* _Source data_
=== Begin Enclosure ===
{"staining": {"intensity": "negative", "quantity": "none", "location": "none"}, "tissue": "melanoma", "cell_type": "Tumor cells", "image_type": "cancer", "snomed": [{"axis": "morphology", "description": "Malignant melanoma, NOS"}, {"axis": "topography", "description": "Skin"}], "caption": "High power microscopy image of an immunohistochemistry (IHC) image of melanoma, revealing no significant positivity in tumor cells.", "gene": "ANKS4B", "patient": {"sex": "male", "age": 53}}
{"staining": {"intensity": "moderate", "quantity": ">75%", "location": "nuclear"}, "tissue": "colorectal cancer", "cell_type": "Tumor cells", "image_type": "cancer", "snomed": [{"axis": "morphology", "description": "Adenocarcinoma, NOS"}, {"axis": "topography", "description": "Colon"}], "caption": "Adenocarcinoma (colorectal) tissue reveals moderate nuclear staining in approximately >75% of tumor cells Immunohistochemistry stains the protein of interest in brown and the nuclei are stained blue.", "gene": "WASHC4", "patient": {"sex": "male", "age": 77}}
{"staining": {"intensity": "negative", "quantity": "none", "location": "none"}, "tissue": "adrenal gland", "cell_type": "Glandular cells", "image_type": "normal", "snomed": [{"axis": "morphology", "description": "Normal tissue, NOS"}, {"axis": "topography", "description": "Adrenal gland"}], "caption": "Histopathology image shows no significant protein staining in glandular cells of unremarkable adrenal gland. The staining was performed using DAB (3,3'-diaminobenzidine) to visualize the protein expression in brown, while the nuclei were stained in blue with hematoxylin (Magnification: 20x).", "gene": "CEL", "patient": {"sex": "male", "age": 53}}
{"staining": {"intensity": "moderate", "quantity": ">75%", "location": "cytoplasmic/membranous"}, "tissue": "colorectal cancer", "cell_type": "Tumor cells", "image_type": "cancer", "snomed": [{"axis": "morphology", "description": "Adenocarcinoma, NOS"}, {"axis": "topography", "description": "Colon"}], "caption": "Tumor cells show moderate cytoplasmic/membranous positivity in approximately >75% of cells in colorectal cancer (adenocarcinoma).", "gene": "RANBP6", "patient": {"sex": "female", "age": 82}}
=== End Enclosure ===
Everything from the line containing "(colorectal) tissue reveals" through the last line of the listing must be reproduced exactly, and no other line.

{"staining": {"intensity": "moderate", "quantity": ">75%", "location": "nuclear"}, "tissue": "colorectal cancer", "cell_type": "Tumor cells", "image_type": "cancer", "snomed": [{"axis": "morphology", "description": "Adenocarcinoma, NOS"}, {"axis": "topography", "description": "Colon"}], "caption": "Adenocarcinoma (colorectal) tissue reveals moderate nuclear staining in approximately >75% of tumor cells Immunohistochemistry stains the protein of interest in brown and the nuclei are stained blue.", "gene": "WASHC4", "patient": {"sex": "male", "age": 77}}
{"staining": {"intensity": "negative", "quantity": "none", "location": "none"}, "tissue": "adrenal gland", "cell_type": "Glandular cells", "image_type": "normal", "snomed": [{"axis": "morphology", "description": "Normal tissue, NOS"}, {"axis": "topography", "description": "Adrenal gland"}], "caption": "Histopathology image shows no significant protein staining in glandular cells of unremarkable adrenal gland. The staining was performed using DAB (3,3'-diaminobenzidine) to visualize the protein expression in brown, while the nuclei were stained in blue with hematoxylin (Magnification: 20x).", "gene": "CEL", "patient": {"sex": "male", "age": 53}}
{"staining": {"intensity": "moderate", "quantity": ">75%", "location": "cytoplasmic/membranous"}, "tissue": "colorectal cancer", "cell_type": "Tumor cells", "image_type": "cancer", "snomed": [{"axis": "morphology", "description": "Adenocarcinoma, NOS"}, {"axis": "topography", "description": "Colon"}], "caption": "Tumor cells show moderate cytoplasmic/membranous positivity in approximately >75% of cells in colorectal cancer (adenocarcinoma).", "gene": "RANBP6", "patient": {"sex": "female", "age": 82}}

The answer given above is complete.